16-5-1594: Grietgen Anthonisdochter, gehuwd met IJsbrant Lenertsz. en draagt het leen over aan Willem Dircxz. (1464, fol. 33).
12-9-1641: Maritgen Bastiaens, gehuwd met Frans Adriaensz. Spronssen, oudste dochter van Bastiaen Dircksz., die het leen had geërfd van Jan Willemsz., de zoon van zijn broer Willem Dircksz. (1464, fol. 34).

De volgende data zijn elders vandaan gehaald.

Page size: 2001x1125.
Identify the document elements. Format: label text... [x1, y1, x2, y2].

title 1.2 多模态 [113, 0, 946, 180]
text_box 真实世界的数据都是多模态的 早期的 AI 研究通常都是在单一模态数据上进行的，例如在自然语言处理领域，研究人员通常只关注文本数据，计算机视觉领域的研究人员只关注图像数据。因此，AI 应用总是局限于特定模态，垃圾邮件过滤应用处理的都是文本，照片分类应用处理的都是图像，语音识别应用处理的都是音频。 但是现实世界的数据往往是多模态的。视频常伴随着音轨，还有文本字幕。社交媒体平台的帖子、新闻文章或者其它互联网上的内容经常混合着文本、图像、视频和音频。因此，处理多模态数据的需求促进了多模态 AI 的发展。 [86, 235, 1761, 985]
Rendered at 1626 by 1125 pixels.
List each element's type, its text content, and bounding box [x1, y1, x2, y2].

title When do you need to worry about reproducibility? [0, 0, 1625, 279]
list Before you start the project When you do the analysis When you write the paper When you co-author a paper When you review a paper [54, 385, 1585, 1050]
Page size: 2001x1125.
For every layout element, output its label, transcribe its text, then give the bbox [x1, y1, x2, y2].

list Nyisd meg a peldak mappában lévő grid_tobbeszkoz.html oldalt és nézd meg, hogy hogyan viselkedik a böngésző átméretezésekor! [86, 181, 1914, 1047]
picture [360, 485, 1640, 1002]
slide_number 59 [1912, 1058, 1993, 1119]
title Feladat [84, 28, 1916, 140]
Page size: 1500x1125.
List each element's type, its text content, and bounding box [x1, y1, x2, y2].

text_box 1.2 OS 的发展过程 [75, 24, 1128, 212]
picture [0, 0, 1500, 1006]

11-4-1652: Leuntgen Bastiaensdochter, gehuwd met Willem Gillisz. van den Bosch, mede namens haar zusters Maertgen, Neeltgen en Fijtgen, bij dode van haar zuster Maertgen Bastiaensdochter, gehuwd met Frans Adriaensz. Spronsen te Naeltwijck, volgens haar testament d.d. 4-7-1651 verleden voor notaris Jeremias Lammens te Monster en Abraham Verhoeck en Jan Willemsz. van Dam, timmerman te Monster en octrooi d.d. 27-6-1651 (1464, fol. 34v).
28-5-1653: Cornelis Pietersz. van Overvoorden te Burgersdijck in de parochie van de Lier na overdracht door Willem Willemsz. van der Woerdt te Maeslandt namens Leuntgen Bastiaensdochter, gehuwd met Willem Gillisse van den Bosch, Maertje Bastiaensdochter, gehuwd met Willem Gillisse van den Bosch, Maertje Bastiaensdochter, ongehuwd, Neeltgen Bastiaensdochter, gehuwd met Pieter Pietersz. van Leeuwen, schipper te Monster, en Fijtgen Bastiaensdochter, gehuwd met Christiaen Richters te Amsterdam, volgens procuratie d.d. 21-5-1653 verleden voor notaris Jeremias Lammens te ‘s Gravenhage (1464, fol. 82).